**Source text**
-- begin --

Errr. That sounds like hard work. Part of me thinks that we should remove
that "optimisation" altogether - the first time an operator such as pp_add
needs the value as an integer, it will do the conversion.
> :If anything, the peephole optimiser should be changed, and the constant
> :1597009560 ** 2 left as an NV. This would make the first two the same, and
> :the second two both scientific notation.
>
> I agree they should be the same. I think the answer though is to move the
> optimisation (hmm, correction) to where it belongs.
Ah. We think the same way. I think we achieve this by deleting the above
code entirely. Of course, I've not tested this :-)
> The simplistic patch below breaks no tests here. Is this the direction
> we should be going?
Not sure. If there are no bugs in the implementation, then I think raising
integers to the power of integers that don't overflow integers with integer
arithmetic shouldn't be detectable at perl level.
> Since I was looking at the code anyway, it occurred that it seems a shame
> not to use direct multiplication for small numbers other than pow(2^m, n).

-- end --

**Records to process**

-- begin --

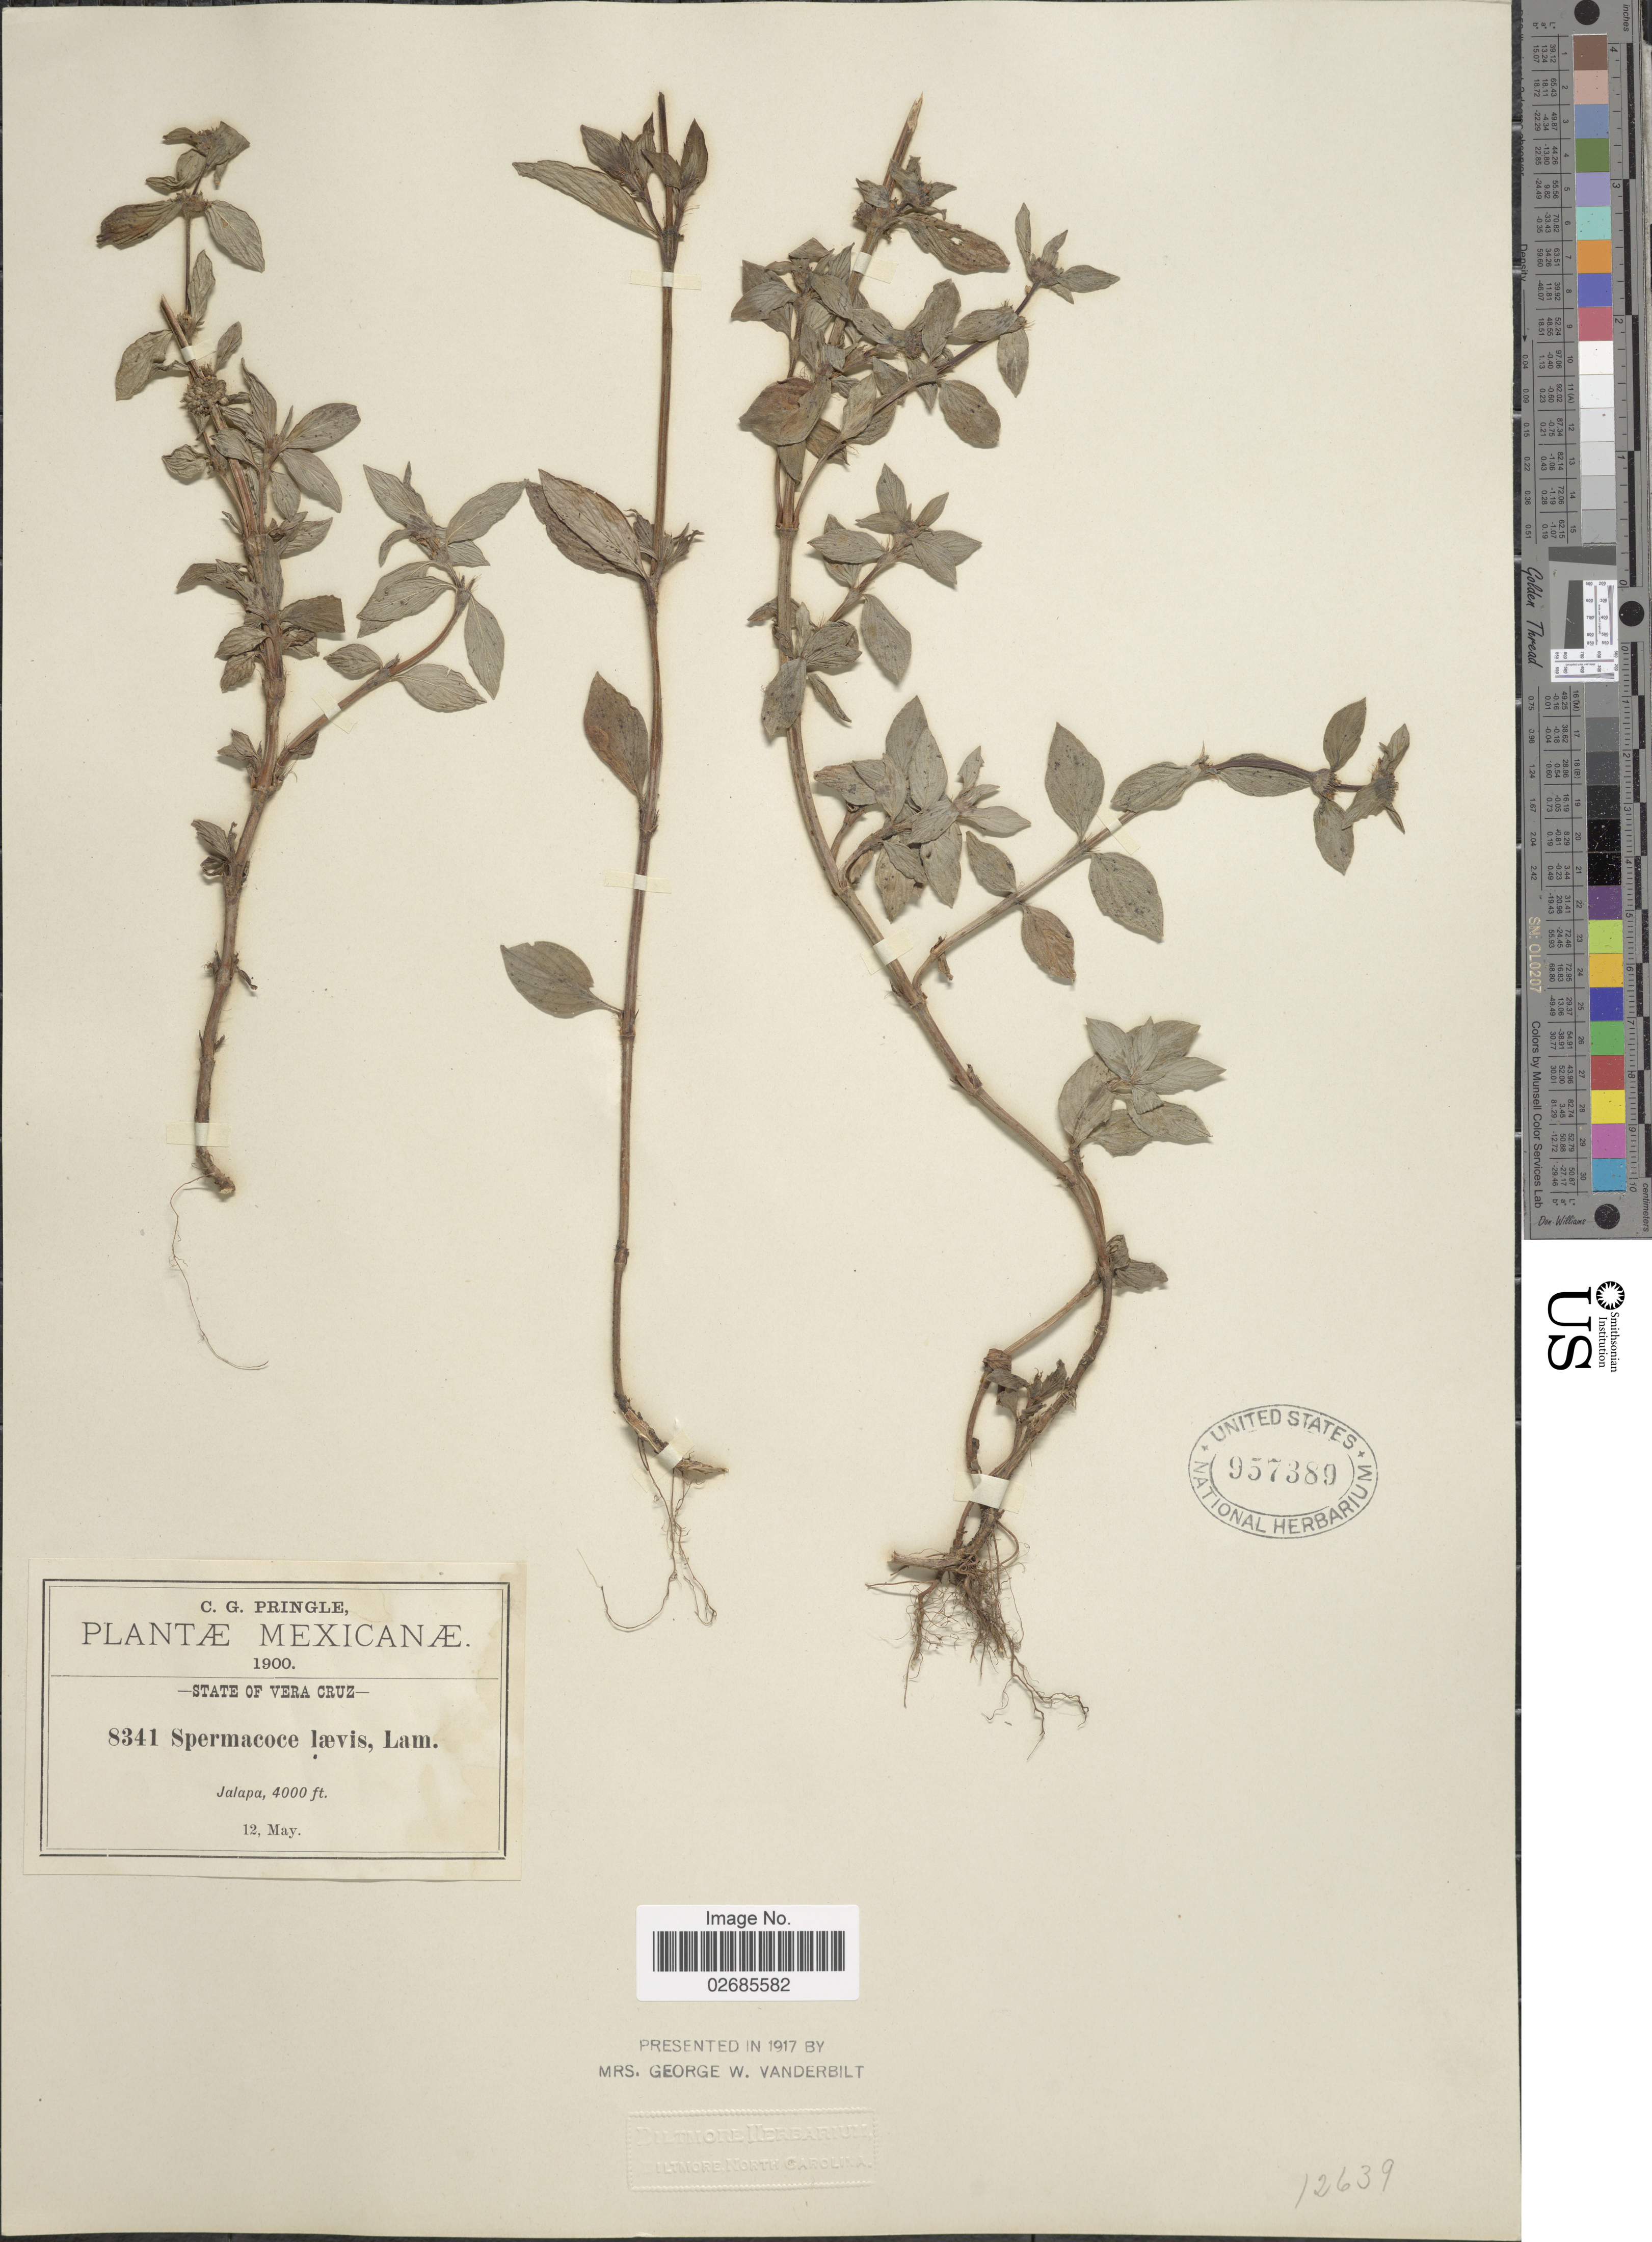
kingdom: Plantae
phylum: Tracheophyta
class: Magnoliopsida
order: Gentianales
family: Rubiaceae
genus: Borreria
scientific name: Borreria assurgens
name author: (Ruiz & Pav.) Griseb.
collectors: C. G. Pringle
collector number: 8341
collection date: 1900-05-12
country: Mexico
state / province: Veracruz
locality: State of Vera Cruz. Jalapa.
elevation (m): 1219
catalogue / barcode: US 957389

-- end --

**Exercise instructions**
1 > In the excerpt about Perl's peephole optimiser, what constant does the quoted suggestion say should be left as an NV?
2 > Retype the records starting at the line containing "collectors: C. G. Pringle" and continuing through the last line of the records, both included.

**Answers provided**
1 > 1597009560 ** 2

2 >
collectors: C. G. Pringle
collector number: 8341
collection date: 1900-05-12
country: Mexico
state / province: Veracruz
locality: State of Vera Cruz. Jalapa.
elevation (m): 1219
catalogue / barcode: US 957389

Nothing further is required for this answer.